Every year, India hosts Republic Day celebrations with pomp and grandeur. The day is marked by spectacular parades at the NCR, followed by hoisting of the national flag across several parts of the nation. India will celebrate it’s 71st Republic day this year and most of us are supremely excited about the event. After all, it is an iconic day celebrating our independence from the atrocities of the British rule. Sadly, despite the many achievements of our country, we as citizens still lack the required awareness about financial matters. So, as Republic day sets a vital milestone in Indian independence, it is time for you to bridge knowledge gaps by familiarizing yourself with the latest financial products. A digital personal loan is one such product, and if used judiciously, it’ll help you break free from the biggest deterrent of financial freedom: debt. If you’re wondering how a new loan will help tackle existing debt issues, here’s everything you need to know.
What is a Digital Personal Loan?
As evident from the name, digital personal loans are financing options that can be availed online. You can use your Smartphone, laptop, or any other digital device to apply for this loan. The defining feature of these digital loans is the fact that they are approved and disbursed in a relatively shorter time when compared to conventional lending institutions like banks. The best part: they are collateral-free.
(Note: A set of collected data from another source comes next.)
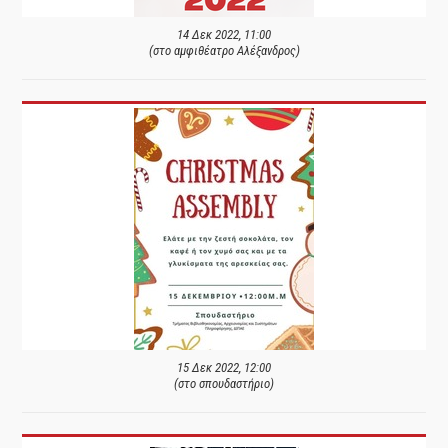
14 Δεκ 2022, 11:00
(στο αμφιθέατρο Αλέξανδρος)
15 Δεκ 2022, 12:00
(στο σπουδαστήριο)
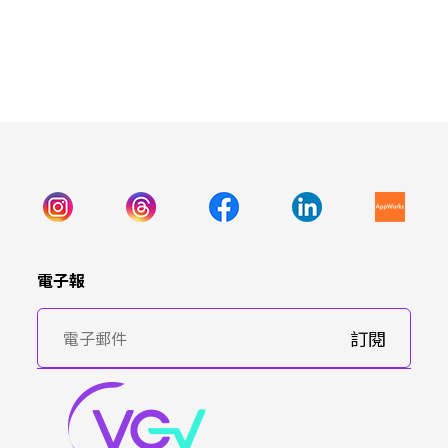
電子報
訂閱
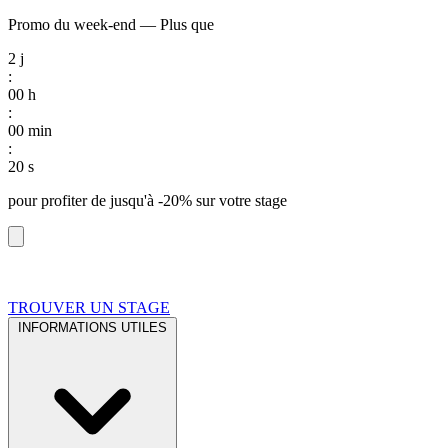
Promo du week-end
—
Plus que
2
j
:
00
h
:
00
min
:
19
s
pour profiter de
jusqu'à -20%
sur votre stage
TROUVER UN STAGE
INFORMATIONS UTILES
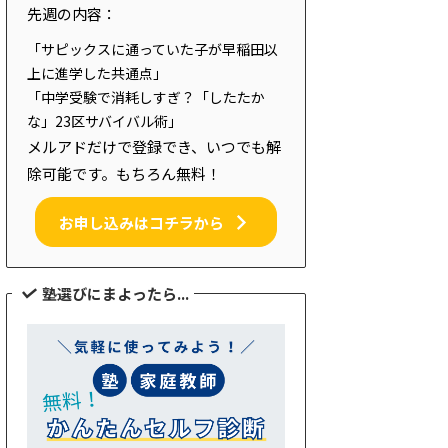
先週の内容：
「サピックスに通っていた子が早稲田以
上に進学した共通点」
「中学受験で消耗しすぎ？「したたか
な」23区サバイバル術」
メルアドだけで登録でき、いつでも解
除可能です。もちろん無料！
お申し込みはコチラから
塾選びにまよったら...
So, unlike secured financing options you do not need to pledge any asset to avail the option.
Fintechs like Qbera offer digital loans ranging from Rs 1 lakh to 15 lakhs with flexible tenures of 1 to 6 years.
Who is Eligible for A Digital Personal Loan?
If you’re a permanent Indian citizen, you can be eligible for a digital personal loan upon meeting the following eligibility parameters:
- Your age needs to be between 23 and 57.
- Your monthly income should be at least Rs 20,000.
- You should have a minimum credit score of 600.
While these are the basic eligibility parameters, they can vary depending on the lending institution you choose. Note that Financial companies give more preference to borrowers if their debt to income ratio is below 35%. Your interest rate might also be reduced if your credit score is on the higher end.
How Can I Solve Debt Problems With a Digital Personal Loan?
While this might come as a surprise to many, you can solve your debt issues with a new personal loan. This is usually done via debt consolidation, where you consolidate your existing debts into a single, low-interest debt.
You can use a personal loan to consolidate debts from secured loans, credit cards, and any other existing financing plan you availed in the past. Since the interest rate on this personal loan will be lower than the interest rates of your existing debts, your monthly installments too will now be lower. The installment amount can also be reduced by increasing the tenure of the loan.
With low monthly installments and just one installment to tend to, you’ll have more flexibility in terms of managing and streamlining your budget.
So, wait no longer and free your finances from debt, with a low-interest, debt consolidation personal loan.